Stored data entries
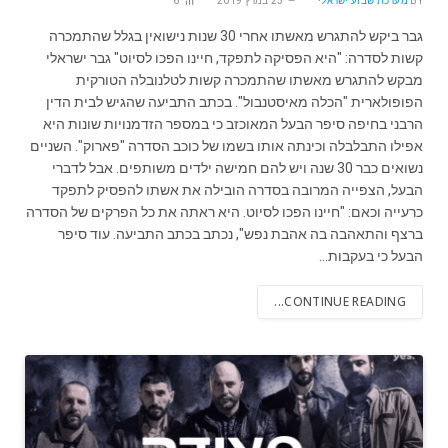
BY
מערכת שבוע ישראלי
25 במרץ 2019
6
גבר ביקש להתגרש מאשתו אחרי 30 שנות נישואין בגלל שהתמכרה
קשות לסדרה: "היא הפסיקה לתפקד, חיינו הפכו לסיוט" גבר ישראלי
מבקש להתגרש מאשתו שהתמכרה קשות לטלנובלה הטורקית
הפופולארית "הכלה מאיסטנבול". בכתב התביעה שהגיש לבית הדין
הרבני בחיפה סיפר הבעל המאוכזב כי במספר הזדמנויות שונות היא
אפילו התבלבלה וכינתה אותו בשמו של כוכב הסדרה "פארוק". השניים
נשואים כבר 30 שנה ויש להם חמישה ילדים משותפים. אבל לדברי
הבעל, הצפייה המרובה בסדרה הובילה את אשתו להפסיק לתפקד
כרעייה וכאם: "חיינו הפכו לסיוט. היא ראתה את כל הפרקים של הסדרה
ברצף והתאהבה בה אהבת נפש", נכתב בכתב התביעה. עוד סיפר
הבעל כי בעקבות…
CONTINUE READING...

→ **About this task**
Please output exactly the lines from the one containing "אפילו התבלבלה וכינתה" through the end of the records, both included.

→ **Result of this task**
אפילו התבלבלה וכינתה אותו בשמו של כוכב הסדרה "פארוק". השניים
נשואים כבר 30 שנה ויש להם חמישה ילדים משותפים. אבל לדברי
הבעל, הצפייה המרובה בסדרה הובילה את אשתו להפסיק לתפקד
כרעייה וכאם: "חיינו הפכו לסיוט. היא ראתה את כל הפרקים של הסדרה
ברצף והתאהבה בה אהבת נפש", נכתב בכתב התביעה. עוד סיפר
הבעל כי בעקבות…
CONTINUE READING...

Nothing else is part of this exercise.